Penulis: V.A DAVIDSON
last update Tanggal publikasi: 2026-03-01 08:42:12

Point de vue de Lucien Lorenzo

Je me tenais dans ma galerie, contemplant la magnifique œuvre exposée.

« Patron, elle est aussi sublime que le tableau. »

{Plus tôt dans la semaine}

« Je veux que la femme de ce tableau soit ma femme. »

Je me tenais devant une œuvre que j'avais acquise quelques jours auparavant. C'était le portrait d'une femme que je qualifierais de belle et envoûtante. Elle avait de longs cheveux ondulés et des yeux comme des braises. Sa peau… douce comme du lait.

C'était rare… magnifique.

« Tu aimes vraiment ce genre de choses, n'est-ce pas ? »

« L'art est la seule chose au monde qui ne ment pas, Julian », dis-je, ma voix résonnant sur le sol en marbre.

« Contrairement aux gens. »

Julian s'approcha, les mains enfoncées dans les poches d'une veste bon marché. Il tapotait nerveusement du pied sur le sol en marbre, les yeux rivés sur les caméras de sécurité.

 « J’ai entendu dire que tu cherchais quelque chose de précis. Quelque chose pour la cérémonie de mariage. »

Je me suis tournée lentement, le fixant d’un regard qui, d’ordinaire, faisait flancher les hommes. « Il me faut la femme de ce tableau… » Je me suis interrompue pour toucher la toile.

« Il me faut la femme de ce tableau pour être ma femme.
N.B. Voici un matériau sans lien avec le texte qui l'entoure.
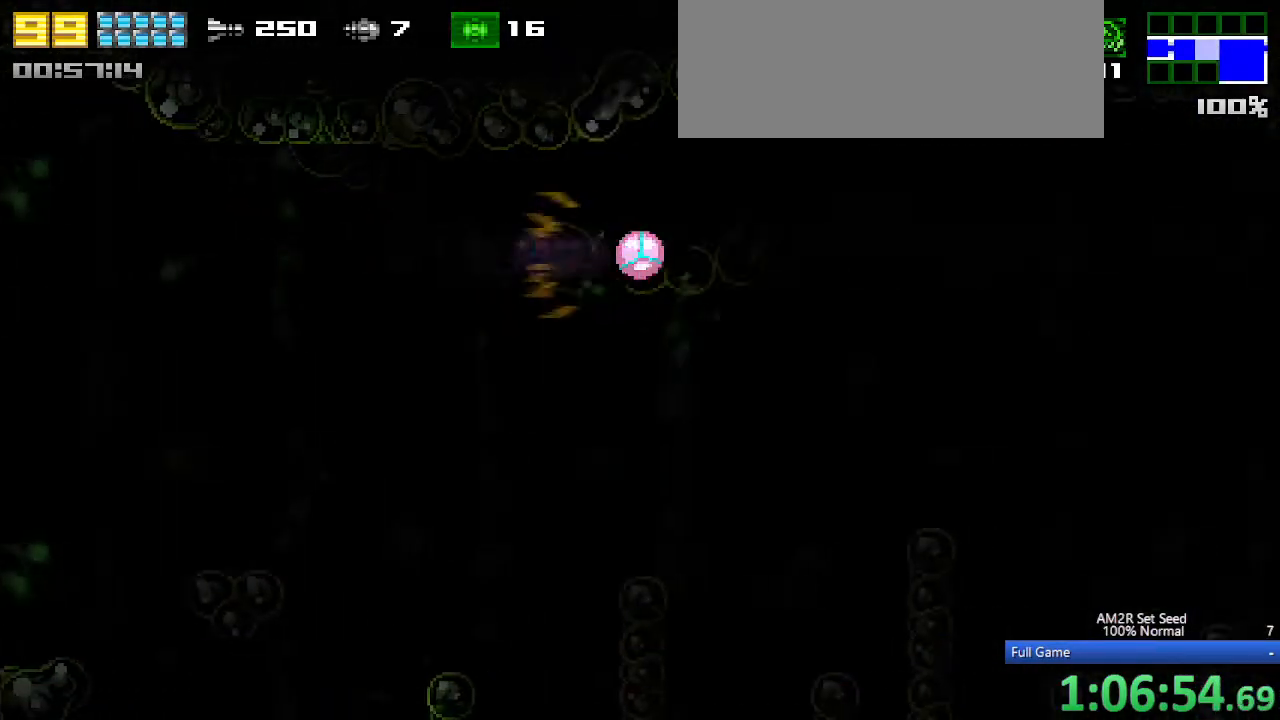
{"keys": [], "events": []}
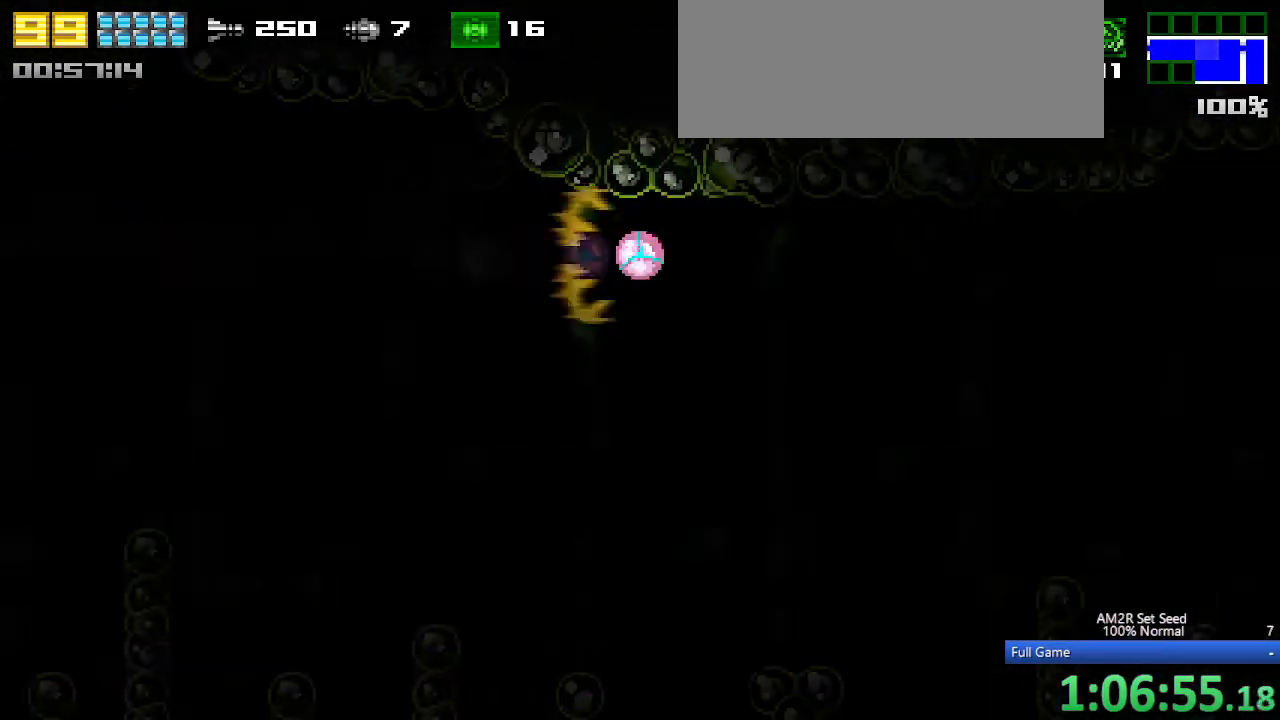
{"keys": [], "events": []}
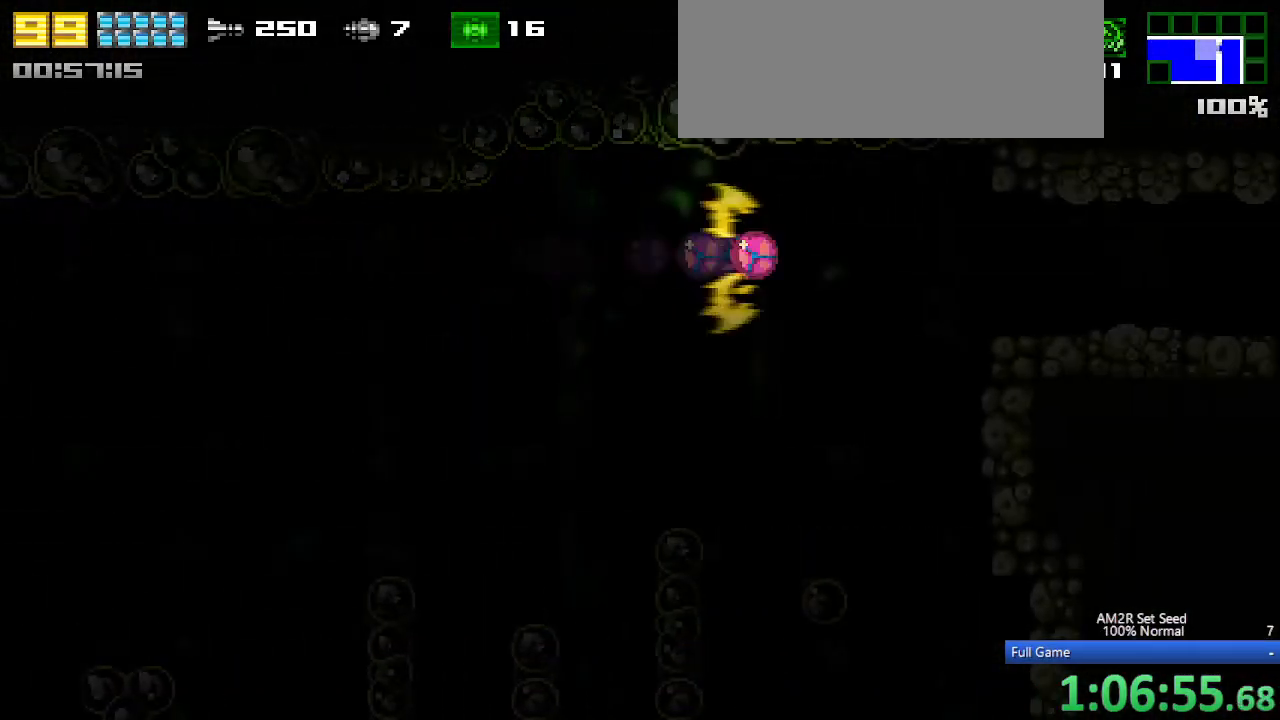
{"keys": [], "events": []}
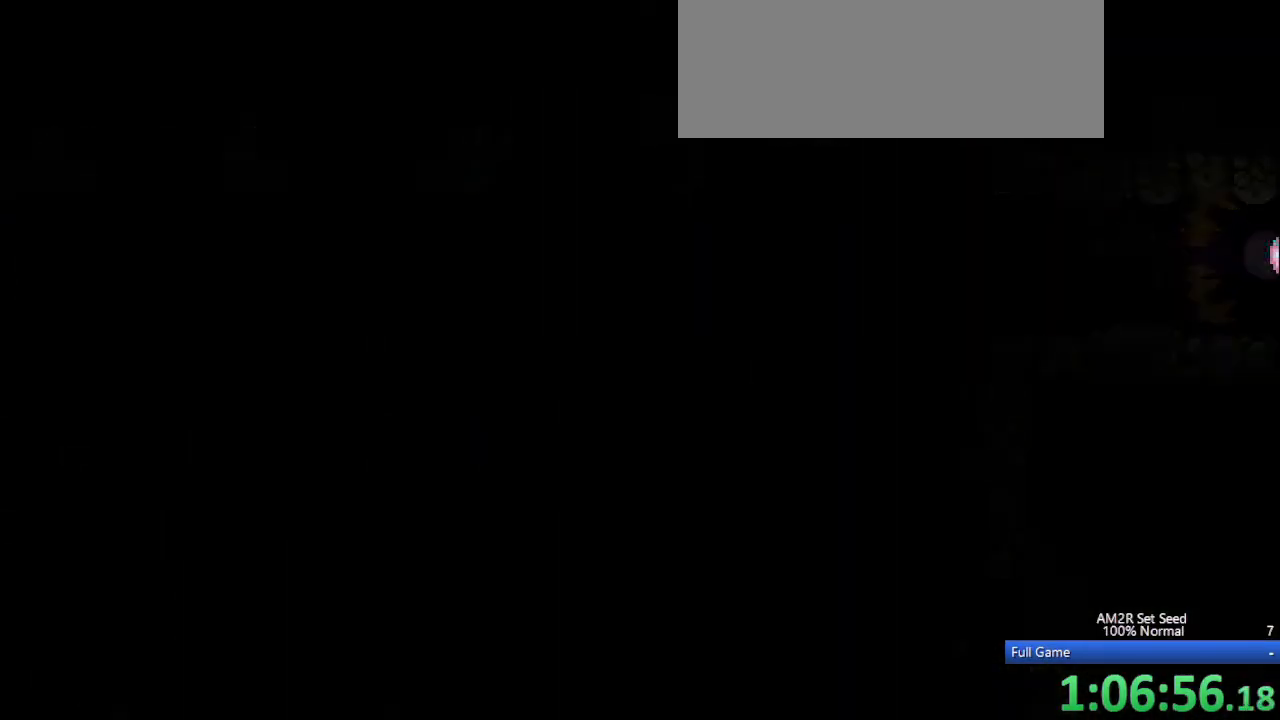
{"keys": [], "events": []}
Le mariage aura lieu dans deux jours, assure-toi qu’elle vienne de son plein gré. »

« Je l’ai », dit Julian d’une voix qui baissait jusqu’à un murmure conspirateur. « Elle s’appelle Amelia. Elle est artiste, et je peux t’assurer qu’elle est vraiment jolie et discrète. Elle est parfaite pour toi. »

J’ai sorti une photo de ma poche de poitrine et la lui ai tendue sous le nez. C’était un cliché granuleux d’une jeune fille à un arrêt de bus, les cheveux au vent, le regard tourné vers le ciel.

« Je sais qu’elle est jolie. »

« Je sais qui elle est et j’ai vu son travail. Je la veux. »

 « Tout a un prix », dit Julian, un éclair de cupidité dans les yeux. « Je peux m'en charger. »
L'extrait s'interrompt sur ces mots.